- Instructions:
1. Answer these questions about the auto industry passage, one line each:
(a) For how many years was Strauss a Federal Reserve Board senior economist and economic adviser?
(b) To which city was Strauss preparing to travel?
(c) By what percent has industry output increased since the lowest point of the 2008-10 crash?
2. Please decide whether each statement agrees with the auto industry passage. Answer yes or no and quote the words that settle it.
(a) Strauss says the United States is worse off than it was a decade ago.
(b) Employment has come back by 23 percent since the lowest point of the crash.
(c) Strauss holds that a strong auto industry still means jobs.
3. Carry the auto industry passage forward from the point where it stops.

- Page:
Strauss, a Federal Reserve Board senior economist and economic adviser for 30 years, has spent the past few years examining what's going on in auto manufacturing. He concludes, in a nutshell, that the United States is now sitting pretty.

The big factors that economists pay attention to, and the rest of us tend to glaze over -- wage trends, energy costs, capital costs, worker efficiency and currency values -- are all glowing green with opportunity.

"We're now on the leading edge in global competitiveness," Strauss said recently, as he prepared to travel to Atlanta to share his impressions with the Georgia Automobile Manufacturers Association. "We are better off than we were a decade ago. The auto industry is strong and it's going to get stronger in the next few years."

That's the good news.

The bad news is that "strong auto industry" is no longer synonymous with "jobs." That has become an antiquated notion, Strauss warns.

Auto manufacturing and its multiple arms are now far more efficient than the work was 20 years ago, or 10 years ago, thanks to automation, lean management, more sophisticated supply lines and computerized logistics, and workers simply are no longer needed to the degree they were to supply the market.

He proffers this uncomfortable statistic: Since the lowest point of the 2008-10 economic crash, industry output has increased by 83 percent. But employment has only come back by 23 percent, according to his measurements.

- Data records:
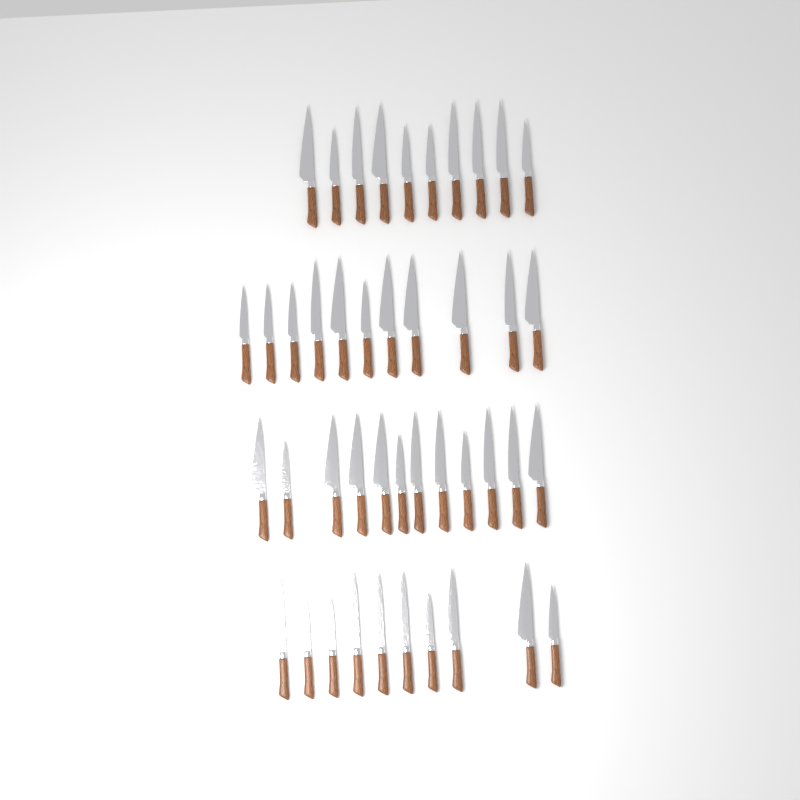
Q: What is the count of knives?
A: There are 43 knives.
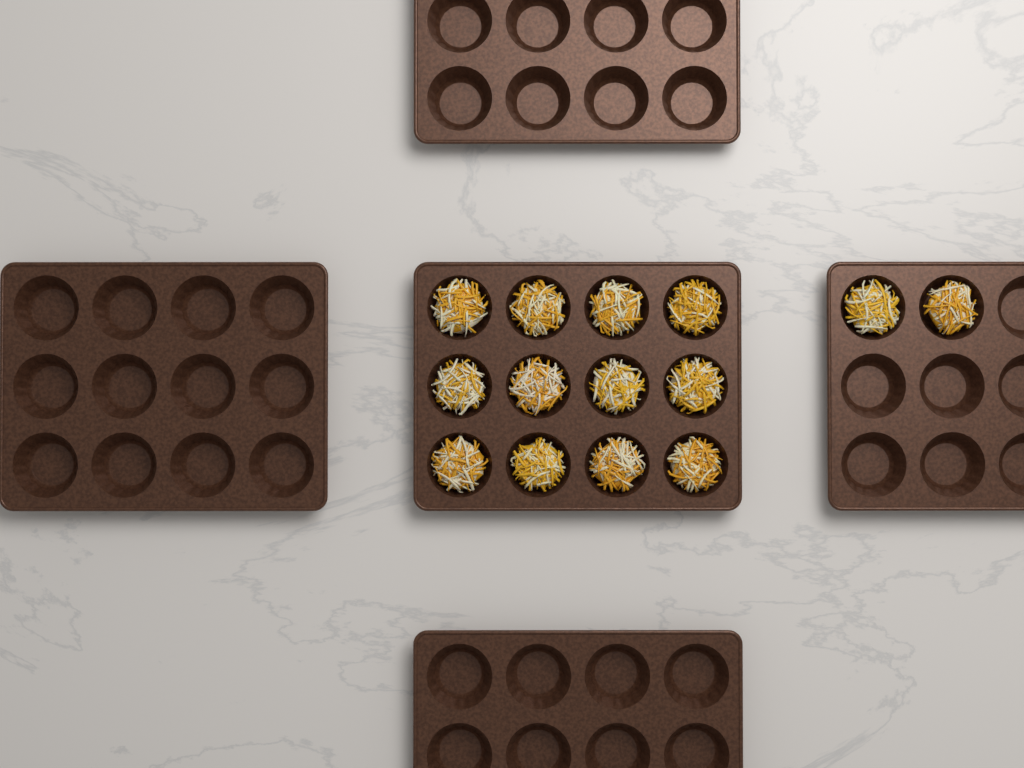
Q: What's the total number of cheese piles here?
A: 14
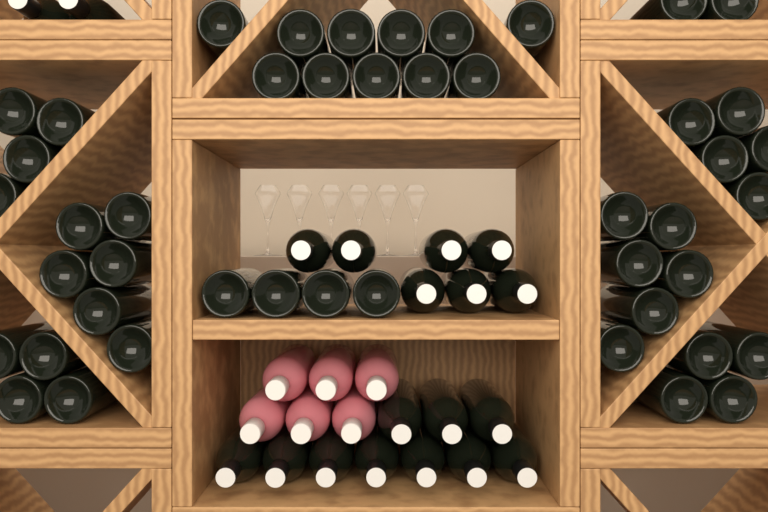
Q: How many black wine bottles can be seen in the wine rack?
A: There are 65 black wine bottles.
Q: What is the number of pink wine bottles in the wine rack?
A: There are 6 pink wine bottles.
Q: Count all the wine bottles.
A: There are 71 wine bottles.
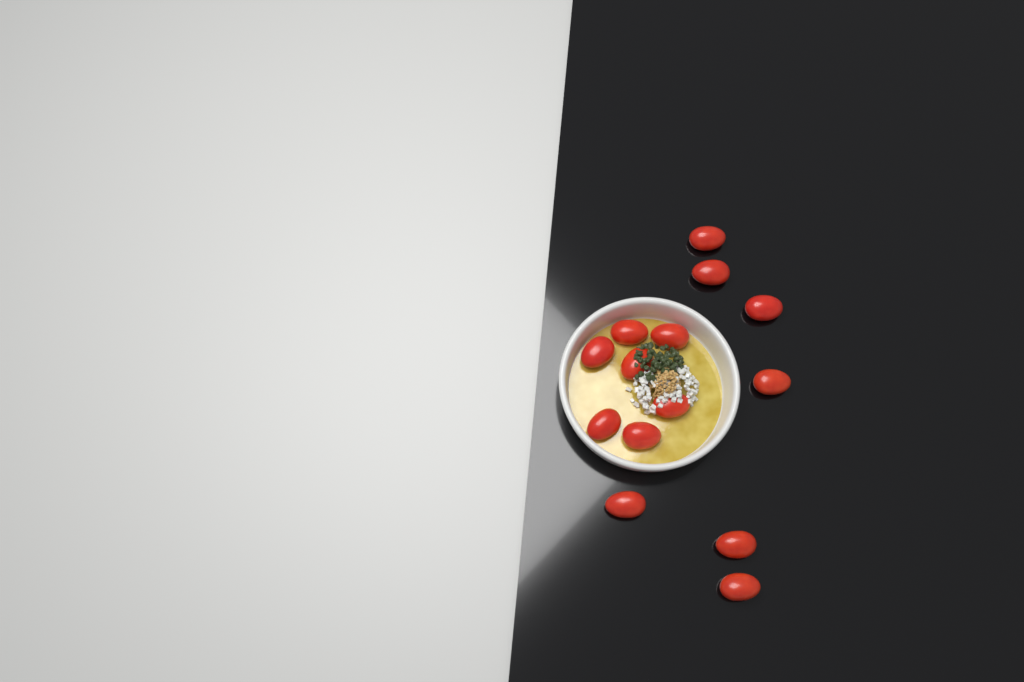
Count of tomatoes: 14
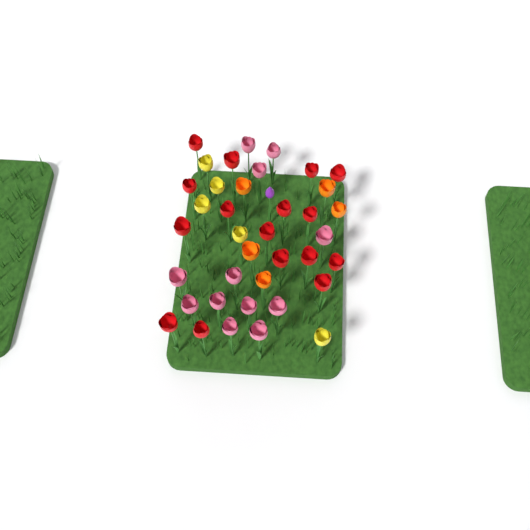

- Replies:
1.
(a) 30 years
(b) Atlanta
(c) 83 percent

2.
(a) No: "We are better off than we were a decade ago."
(b) Yes: "But employment has only come back by 23 percent, according to his measurements."
(c) No: "The bad news is that "strong auto industry" is no longer synonymous with "jobs.""

3.
In other words, since the crash of 2009, automotive companies have learned to make do with fewer people. Granted, thousands of people are being hired these days -- but not to the same levels that jobs were eliminated when trouble hit, Strauss forecasts.

The industry is full of examples of this phenomenon, using long-ago comparisons. In the 1960s, the big Bethlehem Steel mill in Chicago employed upwards of 25,000 people. Today, owned by ArcelorMittal, the automotive steel supplier has only about a fifth the number of workers, yet turns out roughly the same volume of product.

That trend is still in progress.

"The common perception is that we can create all those jobs again." Strauss says. "That's not happening. Maybe the one thing we can do is make sure that people who do get jobs in the industry get all the technical training they're going to need."